Segment Open

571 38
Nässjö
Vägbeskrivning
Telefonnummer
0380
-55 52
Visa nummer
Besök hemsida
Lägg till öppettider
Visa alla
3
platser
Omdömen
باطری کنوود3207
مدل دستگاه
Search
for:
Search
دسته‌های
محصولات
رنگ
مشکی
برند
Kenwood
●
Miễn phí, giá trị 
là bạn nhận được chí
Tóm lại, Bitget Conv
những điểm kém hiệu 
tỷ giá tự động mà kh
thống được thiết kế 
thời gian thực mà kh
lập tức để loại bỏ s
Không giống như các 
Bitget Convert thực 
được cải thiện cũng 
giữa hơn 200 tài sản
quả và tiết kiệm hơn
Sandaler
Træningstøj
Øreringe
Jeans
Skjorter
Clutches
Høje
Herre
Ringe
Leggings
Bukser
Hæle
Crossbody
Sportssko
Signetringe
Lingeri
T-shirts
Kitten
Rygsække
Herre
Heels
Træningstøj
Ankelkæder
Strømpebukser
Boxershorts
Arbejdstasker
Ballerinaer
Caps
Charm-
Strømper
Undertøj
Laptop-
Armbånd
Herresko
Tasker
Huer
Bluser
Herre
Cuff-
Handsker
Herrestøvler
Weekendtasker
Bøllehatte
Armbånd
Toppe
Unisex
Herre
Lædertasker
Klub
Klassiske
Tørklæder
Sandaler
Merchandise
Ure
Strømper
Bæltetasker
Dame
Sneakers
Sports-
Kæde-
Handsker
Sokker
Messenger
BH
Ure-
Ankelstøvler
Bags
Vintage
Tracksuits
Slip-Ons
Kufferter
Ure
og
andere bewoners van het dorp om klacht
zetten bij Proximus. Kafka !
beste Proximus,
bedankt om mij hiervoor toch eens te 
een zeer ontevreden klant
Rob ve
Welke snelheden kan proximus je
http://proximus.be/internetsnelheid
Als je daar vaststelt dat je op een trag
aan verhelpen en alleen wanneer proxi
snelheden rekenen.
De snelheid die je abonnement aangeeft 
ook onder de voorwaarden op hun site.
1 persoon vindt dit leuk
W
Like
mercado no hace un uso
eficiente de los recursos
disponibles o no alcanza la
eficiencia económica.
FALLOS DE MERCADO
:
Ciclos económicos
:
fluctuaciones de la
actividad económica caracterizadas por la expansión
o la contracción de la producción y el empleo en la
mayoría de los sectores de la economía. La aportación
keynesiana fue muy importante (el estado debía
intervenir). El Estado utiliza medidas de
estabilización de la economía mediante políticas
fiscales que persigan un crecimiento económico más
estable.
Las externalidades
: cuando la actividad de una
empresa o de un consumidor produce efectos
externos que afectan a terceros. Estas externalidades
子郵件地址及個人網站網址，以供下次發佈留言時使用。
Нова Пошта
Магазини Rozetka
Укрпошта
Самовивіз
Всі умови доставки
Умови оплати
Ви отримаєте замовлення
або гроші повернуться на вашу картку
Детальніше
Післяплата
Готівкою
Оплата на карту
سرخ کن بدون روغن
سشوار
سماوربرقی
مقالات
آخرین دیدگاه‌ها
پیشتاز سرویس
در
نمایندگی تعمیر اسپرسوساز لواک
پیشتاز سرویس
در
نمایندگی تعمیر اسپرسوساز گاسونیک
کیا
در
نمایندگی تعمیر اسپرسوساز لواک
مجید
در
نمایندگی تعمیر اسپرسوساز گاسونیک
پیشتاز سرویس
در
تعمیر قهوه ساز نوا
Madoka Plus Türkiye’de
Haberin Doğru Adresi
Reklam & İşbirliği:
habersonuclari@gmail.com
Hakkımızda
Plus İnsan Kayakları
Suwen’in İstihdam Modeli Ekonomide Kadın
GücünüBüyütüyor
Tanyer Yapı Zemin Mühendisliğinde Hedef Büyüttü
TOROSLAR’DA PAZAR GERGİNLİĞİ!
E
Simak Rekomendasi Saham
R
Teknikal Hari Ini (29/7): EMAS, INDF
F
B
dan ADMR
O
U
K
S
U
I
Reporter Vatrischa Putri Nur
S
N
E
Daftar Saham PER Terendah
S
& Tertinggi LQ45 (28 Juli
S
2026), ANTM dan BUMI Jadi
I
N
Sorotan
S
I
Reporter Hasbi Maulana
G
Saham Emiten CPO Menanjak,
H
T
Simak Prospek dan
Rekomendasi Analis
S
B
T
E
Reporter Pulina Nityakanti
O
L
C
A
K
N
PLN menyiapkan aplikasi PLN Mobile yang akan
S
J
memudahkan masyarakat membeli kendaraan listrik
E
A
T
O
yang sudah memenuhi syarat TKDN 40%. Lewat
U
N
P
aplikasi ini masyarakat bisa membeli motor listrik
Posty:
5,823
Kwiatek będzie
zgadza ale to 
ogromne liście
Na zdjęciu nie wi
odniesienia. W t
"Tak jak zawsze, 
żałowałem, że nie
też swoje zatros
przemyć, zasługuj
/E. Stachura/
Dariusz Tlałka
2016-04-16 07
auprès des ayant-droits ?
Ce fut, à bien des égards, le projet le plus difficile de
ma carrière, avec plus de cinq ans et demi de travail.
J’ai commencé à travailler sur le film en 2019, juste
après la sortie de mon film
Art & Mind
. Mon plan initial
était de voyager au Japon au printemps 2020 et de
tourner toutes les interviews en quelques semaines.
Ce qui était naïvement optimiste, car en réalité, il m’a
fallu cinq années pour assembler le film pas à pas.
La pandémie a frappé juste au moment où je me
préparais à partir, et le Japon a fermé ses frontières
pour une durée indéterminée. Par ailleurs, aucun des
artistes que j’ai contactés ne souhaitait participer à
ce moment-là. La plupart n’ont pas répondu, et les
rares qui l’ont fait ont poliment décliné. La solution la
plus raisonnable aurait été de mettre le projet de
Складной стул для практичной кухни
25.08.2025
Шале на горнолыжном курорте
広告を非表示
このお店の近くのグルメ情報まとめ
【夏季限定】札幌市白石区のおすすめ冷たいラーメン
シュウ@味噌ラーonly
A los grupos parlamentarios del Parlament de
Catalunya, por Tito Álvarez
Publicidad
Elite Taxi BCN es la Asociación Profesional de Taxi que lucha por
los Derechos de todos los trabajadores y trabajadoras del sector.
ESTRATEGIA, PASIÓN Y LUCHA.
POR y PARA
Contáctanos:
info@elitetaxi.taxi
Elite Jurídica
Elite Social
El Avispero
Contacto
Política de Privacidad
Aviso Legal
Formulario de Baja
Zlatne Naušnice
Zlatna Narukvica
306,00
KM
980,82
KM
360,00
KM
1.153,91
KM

Segment Closed

■ **EXERCISE DIRECTIONS**:
Answer with one number only, the count of lines in the entries above that hold the string "yang".

■ **OUTPUT OF THE EXERCISE**:
2